Tuttavia, noi sappiamo che da soli non possiamo fare nulla. 'Se il
Signore non costruisce la casa, invano si affaticano i costruttori'
(Sal 127,1). Questa consapevolezza ci chiama a dare ogni giorno il
giusto spazio al Signore, a dedicargli tempo, ad aprirgli il cuore,
affinché Lui agisca nella nostra vita e nella nostra missione. Ciò
che il Signore promette alla preghiera fiduciosa e perseverante
supera quello che noi immaginiamo (cfr Lc 11,11-12): oltre a quello
che chiediamo ci dà anche lo Spirito Santo. La dimensione
contemplativa diventa indispensabile, in mezzo agli impegni più
urgenti e pesanti. E più la missione ci chiama ad andare verso le
periferie esistenziali, più il nostro cuore sente il bisogno intimo
di essere unito a quello di Cristo, pieno di misericordia e di amore.
E
considerando che i sacerdoti e i consacrati non sono ancora
sufficienti, il Signore Gesù ripete oggi anche a voi: 'La messe è
abbondante, ma sono pochi gli operai! Pregate dunque il signore della
messe, perché mandi operai nella sua messe!' (Mt 9,37-38). Non
bisogna dimenticare che questa preghiera parte da uno sguardo: lo
sguardo di Gesù, che vede l’abbondanza del raccolto. Abbiamo anche
noi questo sguardo? Sappiamo riconoscere l’abbondanza dei frutti
che la grazia di Dio ha fatto crescere, e del lavoro che c’è da
fare nel campo del Signore? E’ da questo sguardo di fede sul campo
di Dio che nasce la preghiera, l’invocazione quotidiana e pressante
al Signore per le vocazioni sacerdotali e religiose. Voi, cari
seminaristi, e voi, cari postulanti e novizi, siete frutto di questa
preghiera del popolo di Dio, che sempre precede e accompagna la
vostra risposta personale. La Chiesa in Albania ha bisogno del vostro
entusiasmo e della vostra generosità. Il tempo che oggi dedicate a
una solida formazione spirituale, teologica, comunitaria e pastorale,
è fecondo in ordine a servire adeguatamente, domani, il popolo di
Dio.

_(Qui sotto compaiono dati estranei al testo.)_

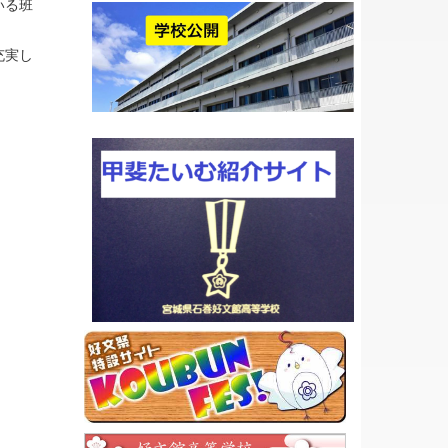
いる班
充実し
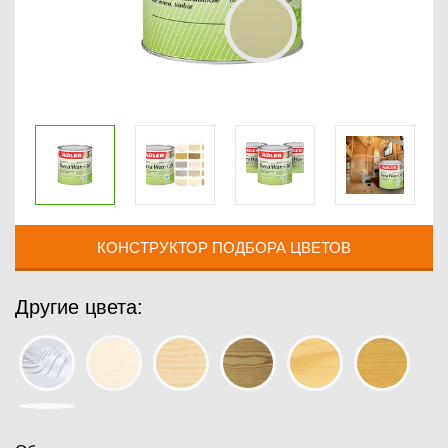
КОНСТРУКТОР ПОДБОРА ЦВЕТОВ
Другие цвета:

La gente, più che dei maestri, cerca dei testimoni: testimoni
umili della misericordia e della tenerezza di Dio; sacerdoti e
religiosi conformati a Gesù Buon Pastore, capaci di comunicare a
tutti la carità di Cristo.
A
questo proposito, insieme con voi e insieme a tutto il popolo
albanese, voglio rendere grazie a Dio per tanti missionari e
missionarie, la cui azione è stata determinante per la rinascita
della Chiesa in Albania e rimane ancora oggi di grande rilevanza.
Essi hanno contribuito notevolmente a consolidare il patrimonio
spirituale che vescovi, sacerdoti, persone consacrate e laici
albanesi hanno conservato, in mezzo a durissime prove e tribolazioni.
Pensiamo al grande lavoro fatto dagli Istituti religiosi per il
rilancio dell’educazione cattolica: questo lavoro merita di essere
riconosciuto e sostenuto.
Cari
fratelli e sorelle, non scoraggiatevi di fronte alle difficoltà;
sulle orme dei vostri padri, siate tenaci nel rendere testimonianza a
Cristo, camminando “insieme con Dio, verso la speranza che non
delude mai”. Nel vostro cammino sentitevi sempre accompagnati e
sostenuti dall’affetto di tutta la Chiesa. Vi ringrazio di cuore di
questo incontro e affido ciascuno di voi e le vostre comunità, i
progetti e le speranze alla santa Madre di Dio. Vi benedico di cuore
e vi chiedo per favore di pregare per me".